Hi Fellow Parent, and Happy Halloween!

Early deadlines lurk around the corner like a villain in a horror movie.
You feel like a witch, nagging your kid to write college applications.
Blood-sucking college admissions mythology creeps into every conversation.
Boo!

I believe that the real source of anxiety comes from the suspense of not knowing what will happen. I’m no fortune teller (though it would make a great Halloween costume), but I do have some insights about your future that I hope will help make going through college admissions a bit less spooky for you.

Prophesies for your (near) future…

  1. Your kid will start the college search in a hypothetical way. Then they’ll either visit a college IRL, or chat with an older friend who’s in college, or start filling out a college application, and suddenly your child will realize this is really happening to me. Freak out or excitement (or both) will ensue.
  2. Something will surprise you when you try to communicate with your child about college. Either collaborating with your teenager will go surprisingly smoothly despite what your friends have warned, or your usually on-top-of-it kid will shut down, or your procrastinator will plan ahead. You’ll need to roll with it.
  3. Paying for college will take priority for you at some point, and you can control when this happens. I urge you to have the conversation with your child about financial fit sooner rather than later.
  4. Writing applications will be more labor-intensive than anyone imagined. For the student, the writing itself is a time-sucker, but often it takes even more work for a student to get out of their own way to begin or finish the application. For you, the labor of filling out financial aid forms (inevitably spooky, so sorry) can be a shock to the system. Start earlier than planned.
  5. Your kid will get into college. Whether it’s in December or April, or it’s an easy or difficult decision which college to attend, this result is inevitable if your child applies on time to realistic colleges. Most colleges admit the majority of students who apply and also offer a stellar education.

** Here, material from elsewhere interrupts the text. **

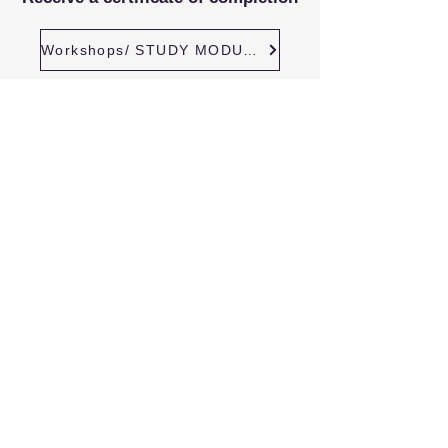
Workshops/ STUDY MODULES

Win-win!
  6. When your kid arrives at college, if they enter with a great attitude to take advantage of all that college has to offer, chances are good that the college where they land will work out. If they arrive with lingering disappointment about college notifications or second-guessing their decision, there is a good chance the college will not work out. Transferring is not a bad thing! But arriving with a positive attitude can pre-empt elongating the college admissions process with transfer applications.
  7. Ten years from now, after more life has happened, you will have a sense of humor about all the anxiety you felt back when your kid was going through college admissions. If you’re anything like me, you’ll have found something else to worry about.

Sanity Savers…

***HUGE SALE on the IntrepidApplicant.com personal essay-writing platform ends Nov 1*** For $35 your kid will have me as a virtual coach through each step I take with private students.

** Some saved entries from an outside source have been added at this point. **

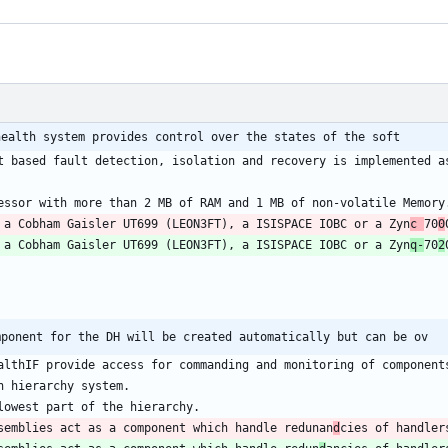
health system provides control over the states of the soft
 a Cobham Gaisler UT699 (LEON3FT), a ISISPACE IOBC or a Zyn
c 
70
0
 a Cobham Gaisler UT699 (LEON3FT), a ISISPACE IOBC or a Zyn
q-
70
2
mponent for the DH will be created automatically but can be ov
semblies act as a component which handle redunan
d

My book College Admissions Cracked: Saving Your Kid (and Yourself) From the Madness has helped many families survive Thanksgiving dinner. Get it, gift it, live it for sanity’s sake.

I’ve found no better remedy for stress than ScreamIntoTheVoid.com.

Prediction for your (more distant) future…

I get that despite my positive forecast for the outcome, college admissions can remain spooky while you’re in the throes. But then again, it was also spooky when you brought your newborn baby home from the hospital…and sent your Kindergartner off on the school bus…and your teenager took to the road with their driver’s license…and…

Your child has survived your parenting, through all the milestones so far, and you’ve survived through your (inevitable) anxiety about each step of your parenting journey. No crystal ball necessary for me to foretell that you’ll both make it through college admissions, as well. You’ve got this.